• **REQUIRED WORK**
Please reproduce every item below word for word, with each of its lines kept unchanged.

(Extracted records)

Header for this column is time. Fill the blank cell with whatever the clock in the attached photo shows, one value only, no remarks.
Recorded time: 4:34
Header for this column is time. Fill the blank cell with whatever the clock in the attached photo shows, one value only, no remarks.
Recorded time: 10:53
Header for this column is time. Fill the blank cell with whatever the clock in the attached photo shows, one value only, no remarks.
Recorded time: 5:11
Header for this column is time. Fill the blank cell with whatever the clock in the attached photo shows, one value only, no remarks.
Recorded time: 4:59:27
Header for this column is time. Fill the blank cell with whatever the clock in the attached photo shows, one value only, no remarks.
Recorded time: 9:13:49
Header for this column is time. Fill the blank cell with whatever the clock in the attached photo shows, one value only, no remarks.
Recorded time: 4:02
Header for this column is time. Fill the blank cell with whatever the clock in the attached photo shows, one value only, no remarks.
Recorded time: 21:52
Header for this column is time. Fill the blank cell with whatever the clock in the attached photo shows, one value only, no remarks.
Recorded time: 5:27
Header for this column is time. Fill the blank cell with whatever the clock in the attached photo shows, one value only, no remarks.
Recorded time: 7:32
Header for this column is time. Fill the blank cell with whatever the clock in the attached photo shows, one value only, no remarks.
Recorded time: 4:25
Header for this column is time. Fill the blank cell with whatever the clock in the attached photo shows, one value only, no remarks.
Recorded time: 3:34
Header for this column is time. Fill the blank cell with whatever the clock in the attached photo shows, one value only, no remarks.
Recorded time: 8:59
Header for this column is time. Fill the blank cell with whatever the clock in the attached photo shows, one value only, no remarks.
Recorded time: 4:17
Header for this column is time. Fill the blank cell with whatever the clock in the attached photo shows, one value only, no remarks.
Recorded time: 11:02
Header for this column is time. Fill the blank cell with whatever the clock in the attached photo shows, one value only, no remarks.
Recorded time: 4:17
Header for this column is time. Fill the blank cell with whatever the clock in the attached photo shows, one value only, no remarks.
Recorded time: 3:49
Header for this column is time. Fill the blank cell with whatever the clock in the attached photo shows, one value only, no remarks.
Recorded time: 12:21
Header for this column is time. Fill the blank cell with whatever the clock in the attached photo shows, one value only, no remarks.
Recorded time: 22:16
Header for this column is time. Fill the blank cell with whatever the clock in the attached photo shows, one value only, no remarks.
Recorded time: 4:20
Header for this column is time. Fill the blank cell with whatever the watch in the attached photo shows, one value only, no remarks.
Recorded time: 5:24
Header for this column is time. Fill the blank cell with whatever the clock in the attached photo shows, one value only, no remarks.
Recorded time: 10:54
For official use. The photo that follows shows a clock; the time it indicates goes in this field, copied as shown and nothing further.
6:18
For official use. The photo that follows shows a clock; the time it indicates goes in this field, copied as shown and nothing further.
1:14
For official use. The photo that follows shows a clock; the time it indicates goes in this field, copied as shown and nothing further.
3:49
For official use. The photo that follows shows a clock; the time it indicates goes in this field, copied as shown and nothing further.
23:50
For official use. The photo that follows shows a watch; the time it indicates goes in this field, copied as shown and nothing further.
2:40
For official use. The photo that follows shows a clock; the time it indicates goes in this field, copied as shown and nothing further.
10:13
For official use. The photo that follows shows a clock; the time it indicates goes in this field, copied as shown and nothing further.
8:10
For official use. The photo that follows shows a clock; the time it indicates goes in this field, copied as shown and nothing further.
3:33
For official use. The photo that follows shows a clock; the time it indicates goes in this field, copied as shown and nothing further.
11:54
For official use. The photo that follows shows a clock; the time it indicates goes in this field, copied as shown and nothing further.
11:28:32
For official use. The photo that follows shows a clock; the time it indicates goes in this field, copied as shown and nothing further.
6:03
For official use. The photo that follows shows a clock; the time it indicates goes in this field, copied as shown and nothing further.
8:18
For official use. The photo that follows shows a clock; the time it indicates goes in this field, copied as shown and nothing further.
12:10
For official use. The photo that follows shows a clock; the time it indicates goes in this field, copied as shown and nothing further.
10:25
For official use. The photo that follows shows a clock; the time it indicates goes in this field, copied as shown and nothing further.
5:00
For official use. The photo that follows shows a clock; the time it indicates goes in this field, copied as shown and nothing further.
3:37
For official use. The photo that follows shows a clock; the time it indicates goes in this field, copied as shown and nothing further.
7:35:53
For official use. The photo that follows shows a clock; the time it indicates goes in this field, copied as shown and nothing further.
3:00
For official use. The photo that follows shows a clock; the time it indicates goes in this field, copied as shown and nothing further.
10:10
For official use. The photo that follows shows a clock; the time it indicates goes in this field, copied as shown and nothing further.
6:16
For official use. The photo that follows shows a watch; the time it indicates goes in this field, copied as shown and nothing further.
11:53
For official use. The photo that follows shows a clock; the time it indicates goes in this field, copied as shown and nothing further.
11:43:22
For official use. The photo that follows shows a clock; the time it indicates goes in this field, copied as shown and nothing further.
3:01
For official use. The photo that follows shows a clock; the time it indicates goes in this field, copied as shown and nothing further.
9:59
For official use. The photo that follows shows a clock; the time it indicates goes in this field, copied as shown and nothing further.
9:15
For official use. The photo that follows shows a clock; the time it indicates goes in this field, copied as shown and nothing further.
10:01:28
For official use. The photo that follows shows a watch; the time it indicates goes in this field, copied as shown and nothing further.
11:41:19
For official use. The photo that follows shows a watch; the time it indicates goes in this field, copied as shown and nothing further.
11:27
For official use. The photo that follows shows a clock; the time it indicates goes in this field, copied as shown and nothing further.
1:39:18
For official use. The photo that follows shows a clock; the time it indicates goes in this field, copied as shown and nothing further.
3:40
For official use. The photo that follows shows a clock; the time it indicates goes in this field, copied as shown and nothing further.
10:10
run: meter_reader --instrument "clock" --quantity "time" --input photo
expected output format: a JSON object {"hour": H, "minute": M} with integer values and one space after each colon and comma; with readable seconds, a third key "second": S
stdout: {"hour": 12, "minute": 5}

• **THE ANSWER**
Header for this column is time. Fill the blank cell with whatever the clock in the attached photo shows, one value only, no remarks.
Recorded time: 4:34
Header for this column is time. Fill the blank cell with whatever the clock in the attached photo shows, one value only, no remarks.
Recorded time: 10:53
Header for this column is time. Fill the blank cell with whatever the clock in the attached photo shows, one value only, no remarks.
Recorded time: 5:11
Header for this column is time. Fill the blank cell with whatever the clock in the attached photo shows, one value only, no remarks.
Recorded time: 4:59:27
Header for this column is time. Fill the blank cell with whatever the clock in the attached photo shows, one value only, no remarks.
Recorded time: 9:13:49
Header for this column is time. Fill the blank cell with whatever the clock in the attached photo shows, one value only, no remarks.
Recorded time: 4:02
Header for this column is time. Fill the blank cell with whatever the clock in the attached photo shows, one value only, no remarks.
Recorded time: 21:52
Header for this column is time. Fill the blank cell with whatever the clock in the attached photo shows, one value only, no remarks.
Recorded time: 5:27
Header for this column is time. Fill the blank cell with whatever the clock in the attached photo shows, one value only, no remarks.
Recorded time: 7:32
Header for this column is time. Fill the blank cell with whatever the clock in the attached photo shows, one value only, no remarks.
Recorded time: 4:25
Header for this column is time. Fill the blank cell with whatever the clock in the attached photo shows, one value only, no remarks.
Recorded time: 3:34
Header for this column is time. Fill the blank cell with whatever the clock in the attached photo shows, one value only, no remarks.
Recorded time: 8:59
Header for this column is time. Fill the blank cell with whatever the clock in the attached photo shows, one value only, no remarks.
Recorded time: 4:17
Header for this column is time. Fill the blank cell with whatever the clock in the attached photo shows, one value only, no remarks.
Recorded time: 11:02
Header for this column is time. Fill the blank cell with whatever the clock in the attached photo shows, one value only, no remarks.
Recorded time: 4:17
Header for this column is time. Fill the blank cell with whatever the clock in the attached photo shows, one value only, no remarks.
Recorded time: 3:49
Header for this column is time. Fill the blank cell with whatever the clock in the attached photo shows, one value only, no remarks.
Recorded time: 12:21
Header for this column is time. Fill the blank cell with whatever the clock in the attached photo shows, one value only, no remarks.
Recorded time: 22:16
Header for this column is time. Fill the blank cell with whatever the clock in the attached photo shows, one value only, no remarks.
Recorded time: 4:20
Header for this column is time. Fill the blank cell with whatever the watch in the attached photo shows, one value only, no remarks.
Recorded time: 5:24
Header for this column is time. Fill the blank cell with whatever the clock in the attached photo shows, one value only, no remarks.
Recorded time: 10:54
For official use. The photo that follows shows a clock; the time it indicates goes in this field, copied as shown and nothing further.
6:18
For official use. The photo that follows shows a clock; the time it indicates goes in this field, copied as shown and nothing further.
1:14
For official use. The photo that follows shows a clock; the time it indicates goes in this field, copied as shown and nothing further.
3:49
For official use. The photo that follows shows a clock; the time it indicates goes in this field, copied as shown and nothing further.
23:50
For official use. The photo that follows shows a watch; the time it indicates goes in this field, copied as shown and nothing further.
2:40
For official use. The photo that follows shows a clock; the time it indicates goes in this field, copied as shown and nothing further.
10:13
For official use. The photo that follows shows a clock; the time it indicates goes in this field, copied as shown and nothing further.
8:10
For official use. The photo that follows shows a clock; the time it indicates goes in this field, copied as shown and nothing further.
3:33
For official use. The photo that follows shows a clock; the time it indicates goes in this field, copied as shown and nothing further.
11:54
For official use. The photo that follows shows a clock; the time it indicates goes in this field, copied as shown and nothing further.
11:28:32
For official use. The photo that follows shows a clock; the time it indicates goes in this field, copied as shown and nothing further.
6:03
For official use. The photo that follows shows a clock; the time it indicates goes in this field, copied as shown and nothing further.
8:18
For official use. The photo that follows shows a clock; the time it indicates goes in this field, copied as shown and nothing further.
12:10
For official use. The photo that follows shows a clock; the time it indicates goes in this field, copied as shown and nothing further.
10:25
For official use. The photo that follows shows a clock; the time it indicates goes in this field, copied as shown and nothing further.
5:00
For official use. The photo that follows shows a clock; the time it indicates goes in this field, copied as shown and nothing further.
3:37
For official use. The photo that follows shows a clock; the time it indicates goes in this field, copied as shown and nothing further.
7:35:53
For official use. The photo that follows shows a clock; the time it indicates goes in this field, copied as shown and nothing further.
3:00
For official use. The photo that follows shows a clock; the time it indicates goes in this field, copied as shown and nothing further.
10:10
For official use. The photo that follows shows a clock; the time it indicates goes in this field, copied as shown and nothing further.
6:16
For official use. The photo that follows shows a watch; the time it indicates goes in this field, copied as shown and nothing further.
11:53
For official use. The photo that follows shows a clock; the time it indicates goes in this field, copied as shown and nothing further.
11:43:22
For official use. The photo that follows shows a clock; the time it indicates goes in this field, copied as shown and nothing further.
3:01
For official use. The photo that follows shows a clock; the time it indicates goes in this field, copied as shown and nothing further.
9:59
For official use. The photo that follows shows a clock; the time it indicates goes in this field, copied as shown and nothing further.
9:15
For official use. The photo that follows shows a clock; the time it indicates goes in this field, copied as shown and nothing further.
10:01:28
For official use. The photo that follows shows a watch; the time it indicates goes in this field, copied as shown and nothing further.
11:41:19
For official use. The photo that follows shows a watch; the time it indicates goes in this field, copied as shown and nothing further.
11:27
For official use. The photo that follows shows a clock; the time it indicates goes in this field, copied as shown and nothing further.
1:39:18
For official use. The photo that follows shows a clock; the time it indicates goes in this field, copied as shown and nothing further.
3:40
For official use. The photo that follows shows a clock; the time it indicates goes in this field, copied as shown and nothing further.
10:10
run: meter_reader --instrument "clock" --quantity "time" --input photo
expected output format: a JSON object {"hour": H, "minute": M} with integer values and one space after each colon and comma; with readable seconds, a third key "second": S
stdout: {"hour": 12, "minute": 5}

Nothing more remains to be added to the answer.